WHAT TO DO >> Reproduce only the lines of the material below that start at the line containing "index dip: (268, 171)" and stop at the line containing "pinky tip: (271, 193)". Keep both end lines.

INFORMATION GIVEN >>

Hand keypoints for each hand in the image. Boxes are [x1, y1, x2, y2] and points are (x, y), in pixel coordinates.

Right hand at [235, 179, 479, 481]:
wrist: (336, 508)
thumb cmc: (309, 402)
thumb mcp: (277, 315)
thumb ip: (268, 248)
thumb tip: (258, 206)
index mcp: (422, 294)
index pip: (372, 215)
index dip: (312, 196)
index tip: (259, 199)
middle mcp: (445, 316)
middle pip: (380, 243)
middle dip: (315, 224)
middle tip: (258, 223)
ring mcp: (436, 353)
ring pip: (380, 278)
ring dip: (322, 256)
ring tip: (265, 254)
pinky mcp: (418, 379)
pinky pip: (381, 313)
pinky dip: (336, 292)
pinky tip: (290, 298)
...
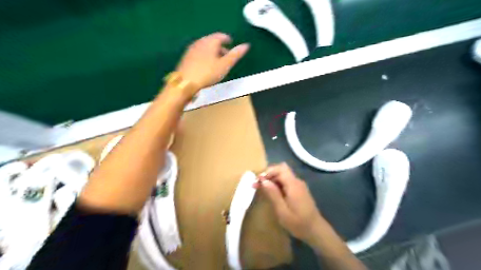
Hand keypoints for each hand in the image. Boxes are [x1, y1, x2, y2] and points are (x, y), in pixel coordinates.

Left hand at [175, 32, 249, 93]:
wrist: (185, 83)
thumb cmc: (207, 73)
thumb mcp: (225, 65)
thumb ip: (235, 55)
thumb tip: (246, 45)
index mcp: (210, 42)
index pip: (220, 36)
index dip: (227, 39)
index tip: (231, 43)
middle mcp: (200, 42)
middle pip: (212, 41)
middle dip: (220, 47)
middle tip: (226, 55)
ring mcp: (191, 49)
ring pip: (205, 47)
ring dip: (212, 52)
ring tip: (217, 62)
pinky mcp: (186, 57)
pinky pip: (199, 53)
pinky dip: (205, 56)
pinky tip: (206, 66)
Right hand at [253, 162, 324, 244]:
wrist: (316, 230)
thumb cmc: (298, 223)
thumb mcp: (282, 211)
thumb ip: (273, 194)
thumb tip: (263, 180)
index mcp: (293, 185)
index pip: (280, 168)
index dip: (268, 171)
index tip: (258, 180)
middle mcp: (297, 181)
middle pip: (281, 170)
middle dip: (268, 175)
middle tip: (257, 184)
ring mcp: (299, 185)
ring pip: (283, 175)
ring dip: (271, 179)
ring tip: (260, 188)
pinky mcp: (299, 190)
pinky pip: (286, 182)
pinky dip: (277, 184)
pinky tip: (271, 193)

YOUR SOLUTION >>
index dip: (268, 171)
index tip: (258, 180)
middle mcp: (297, 181)
middle pip: (281, 170)
middle dip: (268, 175)
middle tip: (257, 184)
ring mcp: (299, 185)
ring pip: (283, 175)
ring dip: (271, 179)
ring tip: (260, 188)
pinky mcp: (299, 190)
pinky pip: (286, 182)
pinky dip: (277, 184)
pinky tip: (271, 193)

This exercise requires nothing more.